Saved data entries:
+++

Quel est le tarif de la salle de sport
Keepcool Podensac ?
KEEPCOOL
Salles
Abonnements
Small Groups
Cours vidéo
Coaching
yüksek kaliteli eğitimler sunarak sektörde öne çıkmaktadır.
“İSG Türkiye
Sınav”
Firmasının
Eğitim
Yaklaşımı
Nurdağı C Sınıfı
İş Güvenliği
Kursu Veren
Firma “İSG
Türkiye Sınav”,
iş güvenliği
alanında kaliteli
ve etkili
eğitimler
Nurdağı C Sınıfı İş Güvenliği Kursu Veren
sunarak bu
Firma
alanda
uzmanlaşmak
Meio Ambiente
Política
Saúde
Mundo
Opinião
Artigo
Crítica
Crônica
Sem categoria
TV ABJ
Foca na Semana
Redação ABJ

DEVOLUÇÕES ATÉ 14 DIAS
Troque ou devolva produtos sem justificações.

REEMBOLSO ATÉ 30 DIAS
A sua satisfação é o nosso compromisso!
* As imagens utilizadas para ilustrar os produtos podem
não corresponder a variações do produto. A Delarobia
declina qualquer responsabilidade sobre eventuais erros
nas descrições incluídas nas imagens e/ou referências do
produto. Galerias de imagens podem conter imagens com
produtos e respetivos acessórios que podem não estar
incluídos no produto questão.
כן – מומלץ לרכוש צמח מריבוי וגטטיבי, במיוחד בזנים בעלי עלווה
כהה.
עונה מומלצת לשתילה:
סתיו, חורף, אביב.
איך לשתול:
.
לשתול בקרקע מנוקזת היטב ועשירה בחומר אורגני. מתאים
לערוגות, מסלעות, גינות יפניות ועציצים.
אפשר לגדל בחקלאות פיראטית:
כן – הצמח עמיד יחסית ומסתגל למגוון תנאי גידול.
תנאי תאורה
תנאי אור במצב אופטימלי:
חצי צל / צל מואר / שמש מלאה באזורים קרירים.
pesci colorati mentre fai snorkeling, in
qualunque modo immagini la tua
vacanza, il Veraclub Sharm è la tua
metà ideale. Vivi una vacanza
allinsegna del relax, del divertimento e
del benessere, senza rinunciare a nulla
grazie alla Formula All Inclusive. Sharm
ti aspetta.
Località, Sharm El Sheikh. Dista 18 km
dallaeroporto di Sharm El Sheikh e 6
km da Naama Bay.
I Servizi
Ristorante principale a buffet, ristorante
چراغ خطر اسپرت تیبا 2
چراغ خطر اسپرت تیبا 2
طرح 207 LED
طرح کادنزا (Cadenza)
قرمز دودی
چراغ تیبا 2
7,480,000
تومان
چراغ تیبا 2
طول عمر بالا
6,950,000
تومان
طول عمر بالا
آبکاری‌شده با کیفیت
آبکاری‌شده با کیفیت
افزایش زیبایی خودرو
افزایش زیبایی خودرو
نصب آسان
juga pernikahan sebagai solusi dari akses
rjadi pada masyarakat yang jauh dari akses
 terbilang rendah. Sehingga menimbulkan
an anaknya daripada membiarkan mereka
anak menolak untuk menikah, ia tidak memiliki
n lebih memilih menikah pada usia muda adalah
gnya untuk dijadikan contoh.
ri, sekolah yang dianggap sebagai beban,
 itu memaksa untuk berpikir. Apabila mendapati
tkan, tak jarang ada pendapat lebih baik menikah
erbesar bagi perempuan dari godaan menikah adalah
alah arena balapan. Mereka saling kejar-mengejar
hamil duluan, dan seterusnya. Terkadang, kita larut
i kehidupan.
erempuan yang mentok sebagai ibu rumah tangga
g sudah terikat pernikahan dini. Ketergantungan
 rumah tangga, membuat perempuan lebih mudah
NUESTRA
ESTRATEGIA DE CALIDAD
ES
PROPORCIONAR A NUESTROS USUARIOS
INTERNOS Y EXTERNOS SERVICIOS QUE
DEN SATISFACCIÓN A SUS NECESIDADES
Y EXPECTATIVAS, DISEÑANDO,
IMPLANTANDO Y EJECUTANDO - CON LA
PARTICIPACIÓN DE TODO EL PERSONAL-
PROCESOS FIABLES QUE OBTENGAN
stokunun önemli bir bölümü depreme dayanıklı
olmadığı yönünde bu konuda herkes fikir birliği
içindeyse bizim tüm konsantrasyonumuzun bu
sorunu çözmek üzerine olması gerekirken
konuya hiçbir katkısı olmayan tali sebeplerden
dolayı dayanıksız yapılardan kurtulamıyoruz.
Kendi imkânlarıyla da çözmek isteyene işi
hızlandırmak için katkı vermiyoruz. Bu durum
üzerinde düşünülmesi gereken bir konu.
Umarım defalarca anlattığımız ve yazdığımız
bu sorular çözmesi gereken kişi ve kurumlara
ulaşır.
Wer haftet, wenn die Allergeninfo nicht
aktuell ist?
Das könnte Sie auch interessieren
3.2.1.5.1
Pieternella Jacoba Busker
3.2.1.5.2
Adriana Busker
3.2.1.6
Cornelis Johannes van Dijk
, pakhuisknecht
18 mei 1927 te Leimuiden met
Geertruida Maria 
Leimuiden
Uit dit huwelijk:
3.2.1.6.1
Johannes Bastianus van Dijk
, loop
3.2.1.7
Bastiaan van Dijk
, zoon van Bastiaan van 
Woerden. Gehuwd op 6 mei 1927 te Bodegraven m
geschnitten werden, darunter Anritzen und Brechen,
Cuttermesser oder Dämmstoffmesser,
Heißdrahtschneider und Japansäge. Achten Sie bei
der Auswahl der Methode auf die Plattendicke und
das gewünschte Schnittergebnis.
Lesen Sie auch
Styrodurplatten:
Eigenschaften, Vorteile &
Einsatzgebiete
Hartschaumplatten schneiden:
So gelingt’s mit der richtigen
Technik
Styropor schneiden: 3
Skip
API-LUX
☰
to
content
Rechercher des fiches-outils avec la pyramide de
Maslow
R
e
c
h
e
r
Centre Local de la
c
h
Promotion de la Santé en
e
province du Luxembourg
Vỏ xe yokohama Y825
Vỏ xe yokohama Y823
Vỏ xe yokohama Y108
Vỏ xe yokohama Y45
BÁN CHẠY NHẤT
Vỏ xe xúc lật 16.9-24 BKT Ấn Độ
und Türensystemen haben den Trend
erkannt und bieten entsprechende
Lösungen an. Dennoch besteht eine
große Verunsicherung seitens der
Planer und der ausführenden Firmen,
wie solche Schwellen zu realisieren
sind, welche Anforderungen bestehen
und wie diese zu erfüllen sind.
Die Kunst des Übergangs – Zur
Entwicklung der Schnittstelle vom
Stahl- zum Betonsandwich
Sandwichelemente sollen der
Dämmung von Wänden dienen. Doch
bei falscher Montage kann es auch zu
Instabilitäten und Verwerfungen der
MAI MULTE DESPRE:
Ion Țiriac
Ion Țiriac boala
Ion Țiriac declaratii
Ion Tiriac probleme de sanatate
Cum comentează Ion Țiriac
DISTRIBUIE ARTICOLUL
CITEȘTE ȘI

+++

### [JOB ITEM]
Reproduce every line of the entries above, substituting "Bridgestone" for each occurrence of "yokohama" and leaving all other text unchanged.

### [ANSWER BOX]
Quel est le tarif de la salle de sport
Keepcool Podensac ?
KEEPCOOL
Salles
Abonnements
Small Groups
Cours vidéo
Coaching
yüksek kaliteli eğitimler sunarak sektörde öne çıkmaktadır.
“İSG Türkiye
Sınav”
Firmasının
Eğitim
Yaklaşımı
Nurdağı C Sınıfı
İş Güvenliği
Kursu Veren
Firma “İSG
Türkiye Sınav”,
iş güvenliği
alanında kaliteli
ve etkili
eğitimler
Nurdağı C Sınıfı İş Güvenliği Kursu Veren
sunarak bu
Firma
alanda
uzmanlaşmak
Meio Ambiente
Política
Saúde
Mundo
Opinião
Artigo
Crítica
Crônica
Sem categoria
TV ABJ
Foca na Semana
Redação ABJ

DEVOLUÇÕES ATÉ 14 DIAS
Troque ou devolva produtos sem justificações.

REEMBOLSO ATÉ 30 DIAS
A sua satisfação é o nosso compromisso!
* As imagens utilizadas para ilustrar os produtos podem
não corresponder a variações do produto. A Delarobia
declina qualquer responsabilidade sobre eventuais erros
nas descrições incluídas nas imagens e/ou referências do
produto. Galerias de imagens podem conter imagens com
produtos e respetivos acessórios que podem não estar
incluídos no produto questão.
כן – מומלץ לרכוש צמח מריבוי וגטטיבי, במיוחד בזנים בעלי עלווה
כהה.
עונה מומלצת לשתילה:
סתיו, חורף, אביב.
איך לשתול:
.
לשתול בקרקע מנוקזת היטב ועשירה בחומר אורגני. מתאים
לערוגות, מסלעות, גינות יפניות ועציצים.
אפשר לגדל בחקלאות פיראטית:
כן – הצמח עמיד יחסית ומסתגל למגוון תנאי גידול.
תנאי תאורה
תנאי אור במצב אופטימלי:
חצי צל / צל מואר / שמש מלאה באזורים קרירים.
pesci colorati mentre fai snorkeling, in
qualunque modo immagini la tua
vacanza, il Veraclub Sharm è la tua
metà ideale. Vivi una vacanza
allinsegna del relax, del divertimento e
del benessere, senza rinunciare a nulla
grazie alla Formula All Inclusive. Sharm
ti aspetta.
Località, Sharm El Sheikh. Dista 18 km
dallaeroporto di Sharm El Sheikh e 6
km da Naama Bay.
I Servizi
Ristorante principale a buffet, ristorante
چراغ خطر اسپرت تیبا 2
چراغ خطر اسپرت تیبا 2
طرح 207 LED
طرح کادنزا (Cadenza)
قرمز دودی
چراغ تیبا 2
7,480,000
تومان
چراغ تیبا 2
طول عمر بالا
6,950,000
تومان
طول عمر بالا
آبکاری‌شده با کیفیت
آبکاری‌شده با کیفیت
افزایش زیبایی خودرو
افزایش زیبایی خودرو
نصب آسان
juga pernikahan sebagai solusi dari akses
rjadi pada masyarakat yang jauh dari akses
 terbilang rendah. Sehingga menimbulkan
an anaknya daripada membiarkan mereka
anak menolak untuk menikah, ia tidak memiliki
n lebih memilih menikah pada usia muda adalah
gnya untuk dijadikan contoh.
ri, sekolah yang dianggap sebagai beban,
 itu memaksa untuk berpikir. Apabila mendapati
tkan, tak jarang ada pendapat lebih baik menikah
erbesar bagi perempuan dari godaan menikah adalah
alah arena balapan. Mereka saling kejar-mengejar
hamil duluan, dan seterusnya. Terkadang, kita larut
i kehidupan.
erempuan yang mentok sebagai ibu rumah tangga
g sudah terikat pernikahan dini. Ketergantungan
 rumah tangga, membuat perempuan lebih mudah
NUESTRA
ESTRATEGIA DE CALIDAD
ES
PROPORCIONAR A NUESTROS USUARIOS
INTERNOS Y EXTERNOS SERVICIOS QUE
DEN SATISFACCIÓN A SUS NECESIDADES
Y EXPECTATIVAS, DISEÑANDO,
IMPLANTANDO Y EJECUTANDO - CON LA
PARTICIPACIÓN DE TODO EL PERSONAL-
PROCESOS FIABLES QUE OBTENGAN
stokunun önemli bir bölümü depreme dayanıklı
olmadığı yönünde bu konuda herkes fikir birliği
içindeyse bizim tüm konsantrasyonumuzun bu
sorunu çözmek üzerine olması gerekirken
konuya hiçbir katkısı olmayan tali sebeplerden
dolayı dayanıksız yapılardan kurtulamıyoruz.
Kendi imkânlarıyla da çözmek isteyene işi
hızlandırmak için katkı vermiyoruz. Bu durum
üzerinde düşünülmesi gereken bir konu.
Umarım defalarca anlattığımız ve yazdığımız
bu sorular çözmesi gereken kişi ve kurumlara
ulaşır.
Wer haftet, wenn die Allergeninfo nicht
aktuell ist?
Das könnte Sie auch interessieren
3.2.1.5.1
Pieternella Jacoba Busker
3.2.1.5.2
Adriana Busker
3.2.1.6
Cornelis Johannes van Dijk
, pakhuisknecht
18 mei 1927 te Leimuiden met
Geertruida Maria 
Leimuiden
Uit dit huwelijk:
3.2.1.6.1
Johannes Bastianus van Dijk
, loop
3.2.1.7
Bastiaan van Dijk
, zoon van Bastiaan van 
Woerden. Gehuwd op 6 mei 1927 te Bodegraven m
geschnitten werden, darunter Anritzen und Brechen,
Cuttermesser oder Dämmstoffmesser,
Heißdrahtschneider und Japansäge. Achten Sie bei
der Auswahl der Methode auf die Plattendicke und
das gewünschte Schnittergebnis.
Lesen Sie auch
Styrodurplatten:
Eigenschaften, Vorteile &
Einsatzgebiete
Hartschaumplatten schneiden:
So gelingt’s mit der richtigen
Technik
Styropor schneiden: 3
Skip
API-LUX
☰
to
content
Rechercher des fiches-outils avec la pyramide de
Maslow
R
e
c
h
e
r
Centre Local de la
c
h
Promotion de la Santé en
e
province du Luxembourg
Vỏ xe Bridgestone Y825
Vỏ xe Bridgestone Y823
Vỏ xe Bridgestone Y108
Vỏ xe Bridgestone Y45
BÁN CHẠY NHẤT
Vỏ xe xúc lật 16.9-24 BKT Ấn Độ
und Türensystemen haben den Trend
erkannt und bieten entsprechende
Lösungen an. Dennoch besteht eine
große Verunsicherung seitens der
Planer und der ausführenden Firmen,
wie solche Schwellen zu realisieren
sind, welche Anforderungen bestehen
und wie diese zu erfüllen sind.
Die Kunst des Übergangs – Zur
Entwicklung der Schnittstelle vom
Stahl- zum Betonsandwich
Sandwichelemente sollen der
Dämmung von Wänden dienen. Doch
bei falscher Montage kann es auch zu
Instabilitäten und Verwerfungen der
MAI MULTE DESPRE:
Ion Țiriac
Ion Țiriac boala
Ion Țiriac declaratii
Ion Tiriac probleme de sanatate
Cum comentează Ion Țiriac
DISTRIBUIE ARTICOLUL
CITEȘTE ȘI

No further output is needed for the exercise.